Otro Domingo de Ramos me enfrenté a la virgen, considerada milagrosa, para echarle en cara el que se hubiera olvidado de mi petición. Le dije de todo. Y frente a Ella permanecí tanto tiempo, pidiéndole explicaciones, que acabé tan rendido que perdí el sentido del tiempo y, naturalmente, la fe.

Un Domingo de Ramos vi a Lola. Hija de una modista, iba ella, vestida de dulce y llevaba, como repartidora que era en ese momento, una caja de madera, cubierta de gutapercha y su asa de cuero, para entregar un vestido hecho por su madre. Lola y yo disfrutamos durante un tiempo de las ilusiones de nuestra juventud.

Un Domingo de Ramos regresé a la iglesia donde seguía estando la virgen milagrosa para hacer las paces con Ella, si a cambio le evitaba el quirófano a la niña de mis ojos. En esta ocasión, la virgen milagrosa atendió mis ruegos. Aun así, jamás volví a creer en Ella de la misma manera que creía cuando iba a rezarle acompañado de mi madre.

Pero sería absurdo negar que cuando llega la Semana Santa no afloran mis recuerdos de cuando yo vivía intensamente el paso de las procesiones por el itinerario establecido.
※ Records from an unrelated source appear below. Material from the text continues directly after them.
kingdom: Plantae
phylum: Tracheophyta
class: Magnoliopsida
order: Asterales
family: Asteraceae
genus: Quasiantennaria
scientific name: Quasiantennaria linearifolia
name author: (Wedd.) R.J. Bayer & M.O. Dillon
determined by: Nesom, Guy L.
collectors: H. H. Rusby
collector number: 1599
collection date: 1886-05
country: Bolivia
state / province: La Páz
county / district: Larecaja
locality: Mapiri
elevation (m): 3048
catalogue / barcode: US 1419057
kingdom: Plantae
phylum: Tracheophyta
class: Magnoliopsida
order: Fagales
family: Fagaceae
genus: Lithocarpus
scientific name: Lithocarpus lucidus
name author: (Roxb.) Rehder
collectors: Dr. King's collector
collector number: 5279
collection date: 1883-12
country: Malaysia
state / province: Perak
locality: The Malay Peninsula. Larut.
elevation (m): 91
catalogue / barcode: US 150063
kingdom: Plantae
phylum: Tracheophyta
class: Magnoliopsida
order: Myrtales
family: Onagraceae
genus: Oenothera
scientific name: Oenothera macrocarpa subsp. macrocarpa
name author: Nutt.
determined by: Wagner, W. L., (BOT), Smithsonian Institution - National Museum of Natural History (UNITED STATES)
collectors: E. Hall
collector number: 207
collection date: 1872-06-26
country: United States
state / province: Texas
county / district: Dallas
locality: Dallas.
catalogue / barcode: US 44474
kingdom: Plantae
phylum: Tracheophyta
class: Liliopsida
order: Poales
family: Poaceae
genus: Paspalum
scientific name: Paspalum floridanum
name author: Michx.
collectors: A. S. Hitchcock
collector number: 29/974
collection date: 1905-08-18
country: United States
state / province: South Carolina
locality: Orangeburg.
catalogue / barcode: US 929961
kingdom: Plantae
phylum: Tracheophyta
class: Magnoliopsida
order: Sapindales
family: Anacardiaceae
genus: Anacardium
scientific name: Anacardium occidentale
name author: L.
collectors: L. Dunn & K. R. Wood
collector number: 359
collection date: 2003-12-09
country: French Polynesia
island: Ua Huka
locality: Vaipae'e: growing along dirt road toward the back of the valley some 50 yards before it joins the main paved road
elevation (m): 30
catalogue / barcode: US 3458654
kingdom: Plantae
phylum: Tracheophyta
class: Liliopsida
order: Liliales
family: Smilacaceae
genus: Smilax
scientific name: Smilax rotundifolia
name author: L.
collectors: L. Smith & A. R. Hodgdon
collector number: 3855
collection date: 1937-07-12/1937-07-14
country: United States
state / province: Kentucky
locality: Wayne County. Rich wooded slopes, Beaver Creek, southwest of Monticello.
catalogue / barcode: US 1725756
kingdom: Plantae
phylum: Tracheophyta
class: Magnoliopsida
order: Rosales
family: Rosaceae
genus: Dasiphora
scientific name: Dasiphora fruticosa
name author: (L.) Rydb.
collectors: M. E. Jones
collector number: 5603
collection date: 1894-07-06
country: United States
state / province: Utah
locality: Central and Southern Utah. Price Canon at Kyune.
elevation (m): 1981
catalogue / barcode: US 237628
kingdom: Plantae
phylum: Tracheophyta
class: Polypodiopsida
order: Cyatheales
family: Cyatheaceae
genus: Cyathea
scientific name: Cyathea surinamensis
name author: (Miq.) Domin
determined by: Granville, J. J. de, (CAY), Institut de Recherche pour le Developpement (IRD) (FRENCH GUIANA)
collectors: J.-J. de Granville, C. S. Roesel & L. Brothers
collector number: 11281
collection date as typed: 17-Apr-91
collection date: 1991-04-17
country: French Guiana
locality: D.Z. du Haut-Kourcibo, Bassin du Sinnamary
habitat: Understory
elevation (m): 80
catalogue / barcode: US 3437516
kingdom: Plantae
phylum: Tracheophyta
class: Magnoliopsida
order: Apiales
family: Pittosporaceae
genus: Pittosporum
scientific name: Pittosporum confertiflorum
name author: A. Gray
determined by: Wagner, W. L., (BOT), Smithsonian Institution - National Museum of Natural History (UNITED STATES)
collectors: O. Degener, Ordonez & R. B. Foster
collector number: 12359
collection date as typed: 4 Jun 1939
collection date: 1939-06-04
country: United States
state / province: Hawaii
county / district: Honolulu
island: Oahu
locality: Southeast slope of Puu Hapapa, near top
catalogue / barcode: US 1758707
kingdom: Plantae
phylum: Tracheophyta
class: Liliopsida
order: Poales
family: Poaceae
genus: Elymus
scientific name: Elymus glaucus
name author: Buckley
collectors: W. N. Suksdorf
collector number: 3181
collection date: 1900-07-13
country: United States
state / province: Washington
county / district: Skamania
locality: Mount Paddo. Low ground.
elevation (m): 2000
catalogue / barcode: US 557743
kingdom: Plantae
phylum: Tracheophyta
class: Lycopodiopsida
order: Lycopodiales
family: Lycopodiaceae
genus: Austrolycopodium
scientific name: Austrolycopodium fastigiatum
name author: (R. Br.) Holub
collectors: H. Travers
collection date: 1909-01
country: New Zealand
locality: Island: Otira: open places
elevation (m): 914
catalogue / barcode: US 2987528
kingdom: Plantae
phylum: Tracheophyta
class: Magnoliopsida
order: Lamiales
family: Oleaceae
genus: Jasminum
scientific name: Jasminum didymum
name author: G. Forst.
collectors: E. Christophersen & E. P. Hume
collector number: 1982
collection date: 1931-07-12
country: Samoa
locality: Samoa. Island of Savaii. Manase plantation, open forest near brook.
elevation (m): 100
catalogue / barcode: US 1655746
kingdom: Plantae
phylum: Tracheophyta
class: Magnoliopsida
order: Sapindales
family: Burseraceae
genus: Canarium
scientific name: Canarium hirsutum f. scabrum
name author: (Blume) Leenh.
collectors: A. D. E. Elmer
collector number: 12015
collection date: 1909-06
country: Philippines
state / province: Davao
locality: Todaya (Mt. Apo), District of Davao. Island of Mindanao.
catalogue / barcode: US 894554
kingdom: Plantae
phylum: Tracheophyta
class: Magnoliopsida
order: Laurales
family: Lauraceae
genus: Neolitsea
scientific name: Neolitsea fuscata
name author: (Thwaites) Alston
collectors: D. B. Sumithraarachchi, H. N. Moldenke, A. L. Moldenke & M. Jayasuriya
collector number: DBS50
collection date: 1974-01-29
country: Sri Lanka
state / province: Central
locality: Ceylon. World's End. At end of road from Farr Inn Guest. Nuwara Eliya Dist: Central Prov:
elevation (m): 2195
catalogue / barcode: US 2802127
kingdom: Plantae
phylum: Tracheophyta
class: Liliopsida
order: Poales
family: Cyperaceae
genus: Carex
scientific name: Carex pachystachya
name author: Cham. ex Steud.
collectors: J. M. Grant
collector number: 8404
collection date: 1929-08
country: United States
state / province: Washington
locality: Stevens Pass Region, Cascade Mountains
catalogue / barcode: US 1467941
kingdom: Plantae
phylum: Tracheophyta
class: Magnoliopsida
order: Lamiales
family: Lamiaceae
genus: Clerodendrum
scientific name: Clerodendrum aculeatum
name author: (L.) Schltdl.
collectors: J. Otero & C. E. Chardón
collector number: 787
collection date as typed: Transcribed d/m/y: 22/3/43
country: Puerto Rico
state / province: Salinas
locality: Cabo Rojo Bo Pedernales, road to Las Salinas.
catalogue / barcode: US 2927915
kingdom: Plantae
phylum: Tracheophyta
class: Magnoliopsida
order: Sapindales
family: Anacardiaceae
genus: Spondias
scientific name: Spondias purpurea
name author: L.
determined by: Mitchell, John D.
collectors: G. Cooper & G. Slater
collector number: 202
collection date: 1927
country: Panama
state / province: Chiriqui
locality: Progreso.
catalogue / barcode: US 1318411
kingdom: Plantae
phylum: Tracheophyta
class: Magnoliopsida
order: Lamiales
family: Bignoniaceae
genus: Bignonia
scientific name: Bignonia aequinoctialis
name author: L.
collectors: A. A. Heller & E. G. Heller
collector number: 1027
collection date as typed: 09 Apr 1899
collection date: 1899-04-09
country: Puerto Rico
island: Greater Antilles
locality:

Mentiría si no dijera que los desfiles procesionales me emocionaban hasta conseguir un reguero de lágrimas tan gruesas como granizos. Mas esa emoción, la que despertó en mí, a edad temprana, la Semana de Pasión, se vino abajo en un momento determinado. Y, por más que lo he intentado, jamás he vuelto a recobrarla.

Aunque sigo de cerca los avatares de las personas que viven con sumo entusiasmo todo lo que concierne a la Semana Santa. Y bien que me gustaría sentir lo que ellas sienten en estas fechas. Pero hay sentimientos que cuando se enfrían cuestan lo indecible para que vuelvan a florecer. No obstante, sigo implorando que el mal tiempo no haga llorar a ningún cofrade.